Intraosseous (IO) access and infusion is a safe and rapid alternative to intravenous access in obtaining vascular access for administering fluids and drugs. Healthcare professionals, such as primary and advanced care paramedics, use IO access and infusion in emergency circumstances where peripheral intravenous routes are inaccessible. IO access skills require hands-on training, which can be done remotely if the participants have access to simulation, instructions, guidance, and feedback. For the purpose of moving the training outside of the simulation laboratories, we have developed (1) an inexpensive and scalable three-dimensional (3D) printed and silicone-based advanced adult proximal tibial IO access and infusion simulator and (2) a unique learning management system (LMS) for remote simulation-based training.

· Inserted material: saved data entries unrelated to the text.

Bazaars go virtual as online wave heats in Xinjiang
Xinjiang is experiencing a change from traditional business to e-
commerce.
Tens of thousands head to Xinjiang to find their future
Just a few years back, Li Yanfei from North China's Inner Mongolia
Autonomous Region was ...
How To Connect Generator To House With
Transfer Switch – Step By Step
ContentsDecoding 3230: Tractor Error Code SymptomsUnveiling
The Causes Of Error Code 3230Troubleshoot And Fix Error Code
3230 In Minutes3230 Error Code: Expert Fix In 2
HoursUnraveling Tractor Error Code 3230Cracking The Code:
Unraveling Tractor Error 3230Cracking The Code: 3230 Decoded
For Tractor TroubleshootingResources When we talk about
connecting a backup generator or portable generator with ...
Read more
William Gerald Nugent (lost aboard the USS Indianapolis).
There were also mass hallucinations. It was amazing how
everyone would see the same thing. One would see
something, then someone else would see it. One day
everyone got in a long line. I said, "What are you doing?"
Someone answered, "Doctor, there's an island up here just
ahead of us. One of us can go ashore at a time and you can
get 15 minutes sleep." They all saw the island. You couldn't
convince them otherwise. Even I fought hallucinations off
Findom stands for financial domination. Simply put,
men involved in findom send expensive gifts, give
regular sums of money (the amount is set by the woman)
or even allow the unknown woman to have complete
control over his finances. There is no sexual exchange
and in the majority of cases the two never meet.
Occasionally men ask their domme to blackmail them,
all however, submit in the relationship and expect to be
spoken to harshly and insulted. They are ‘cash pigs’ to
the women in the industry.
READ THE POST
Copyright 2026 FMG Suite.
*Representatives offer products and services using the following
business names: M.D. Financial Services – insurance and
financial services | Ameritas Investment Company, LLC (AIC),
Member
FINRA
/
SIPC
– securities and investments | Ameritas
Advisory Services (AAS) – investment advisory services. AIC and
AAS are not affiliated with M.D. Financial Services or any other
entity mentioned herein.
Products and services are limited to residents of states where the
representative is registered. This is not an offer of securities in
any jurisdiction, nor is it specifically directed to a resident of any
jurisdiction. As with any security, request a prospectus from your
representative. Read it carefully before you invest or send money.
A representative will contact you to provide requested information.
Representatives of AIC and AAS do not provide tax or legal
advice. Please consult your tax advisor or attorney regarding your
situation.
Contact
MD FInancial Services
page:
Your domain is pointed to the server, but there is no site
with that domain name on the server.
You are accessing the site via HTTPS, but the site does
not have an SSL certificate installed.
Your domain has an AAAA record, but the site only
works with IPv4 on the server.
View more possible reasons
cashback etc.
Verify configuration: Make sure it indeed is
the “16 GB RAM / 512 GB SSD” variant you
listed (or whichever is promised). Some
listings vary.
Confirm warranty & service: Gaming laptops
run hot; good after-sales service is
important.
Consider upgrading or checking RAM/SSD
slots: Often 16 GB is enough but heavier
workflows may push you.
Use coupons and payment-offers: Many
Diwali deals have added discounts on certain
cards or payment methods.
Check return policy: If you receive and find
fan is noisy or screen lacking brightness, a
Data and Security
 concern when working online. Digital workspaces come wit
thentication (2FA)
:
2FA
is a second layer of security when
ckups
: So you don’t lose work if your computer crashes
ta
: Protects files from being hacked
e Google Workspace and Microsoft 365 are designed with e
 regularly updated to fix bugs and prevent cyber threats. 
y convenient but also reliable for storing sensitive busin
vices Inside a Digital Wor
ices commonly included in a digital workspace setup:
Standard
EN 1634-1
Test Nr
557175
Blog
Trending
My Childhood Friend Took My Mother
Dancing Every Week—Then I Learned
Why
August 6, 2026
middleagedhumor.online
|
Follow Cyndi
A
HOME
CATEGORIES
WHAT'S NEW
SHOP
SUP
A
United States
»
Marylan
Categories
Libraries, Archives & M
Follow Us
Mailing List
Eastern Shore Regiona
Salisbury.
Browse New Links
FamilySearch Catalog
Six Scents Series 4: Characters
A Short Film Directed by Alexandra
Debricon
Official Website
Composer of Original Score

The LMS was built using the Django platform and supports experiential learning by providing access to educational and instructional content (including virtual simulation and serious games), allowing peers to communicate among themselves and with subject-matter experts, provide and receive feedback asynchronously, and engage in learning using gamification elements. The aim of this technical report is to describe the process of development and the final product of the LMS as a research and educational tool to scaffold remote learning of emergency IO skills by paramedics-in-training.